▶ _Task statement_:
Begin your copy at the line with "right shoulder: (3, 100)" in the records below and end it at the line with "right ankle: (237, 746)", restating each line word for word; omit the pictures.

Stored items
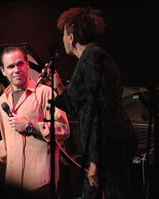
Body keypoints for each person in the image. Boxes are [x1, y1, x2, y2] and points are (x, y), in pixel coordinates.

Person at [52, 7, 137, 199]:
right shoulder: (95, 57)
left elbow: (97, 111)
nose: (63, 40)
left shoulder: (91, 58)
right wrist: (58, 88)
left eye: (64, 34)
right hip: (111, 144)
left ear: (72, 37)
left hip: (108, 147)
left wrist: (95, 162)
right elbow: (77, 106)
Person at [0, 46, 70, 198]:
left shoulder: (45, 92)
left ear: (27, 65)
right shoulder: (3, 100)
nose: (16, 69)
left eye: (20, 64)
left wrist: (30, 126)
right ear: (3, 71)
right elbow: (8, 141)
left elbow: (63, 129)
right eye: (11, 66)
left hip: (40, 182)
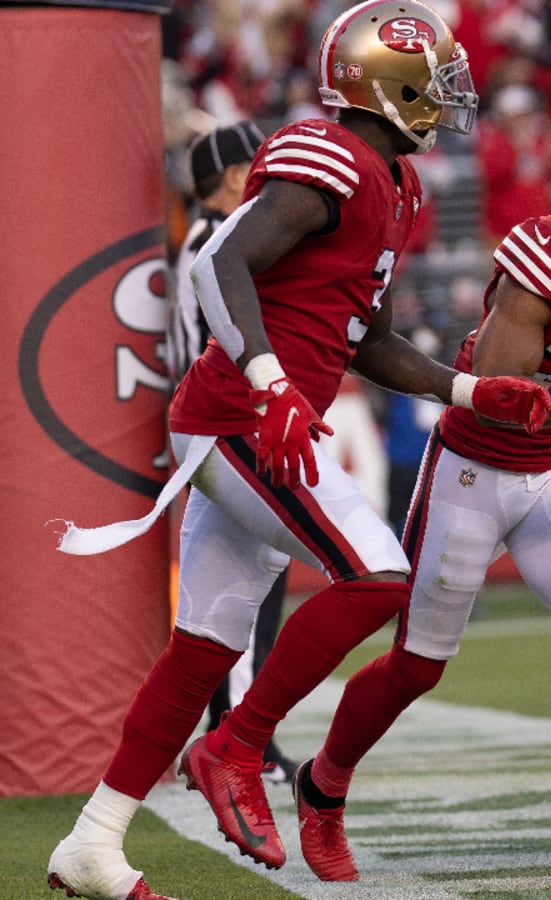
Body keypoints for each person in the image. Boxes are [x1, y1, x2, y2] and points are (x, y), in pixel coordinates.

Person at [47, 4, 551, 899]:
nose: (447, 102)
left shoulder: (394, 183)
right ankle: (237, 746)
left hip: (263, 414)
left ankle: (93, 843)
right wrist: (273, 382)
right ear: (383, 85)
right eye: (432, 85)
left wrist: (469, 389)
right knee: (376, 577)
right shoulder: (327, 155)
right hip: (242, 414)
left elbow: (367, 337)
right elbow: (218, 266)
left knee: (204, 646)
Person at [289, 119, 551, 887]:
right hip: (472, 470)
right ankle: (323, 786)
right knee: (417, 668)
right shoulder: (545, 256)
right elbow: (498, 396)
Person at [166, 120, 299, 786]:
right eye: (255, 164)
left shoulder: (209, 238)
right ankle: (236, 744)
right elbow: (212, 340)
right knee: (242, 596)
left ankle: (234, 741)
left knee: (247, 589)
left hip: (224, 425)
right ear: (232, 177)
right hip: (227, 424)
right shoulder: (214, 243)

▶ _Your solution_:
right shoulder: (3, 100)
nose: (16, 69)
left eye: (20, 64)
left wrist: (30, 126)
right ear: (3, 71)
right elbow: (8, 141)
left elbow: (63, 129)
right eye: (11, 66)
left hip: (40, 182)
Body keypoints for each person in the image. Boxes are [x1, y1, x2, y2] and points are (x, y), in pixel coordinates.

Person at [47, 4, 551, 899]:
nose: (447, 102)
left shoulder: (394, 183)
right ankle: (237, 746)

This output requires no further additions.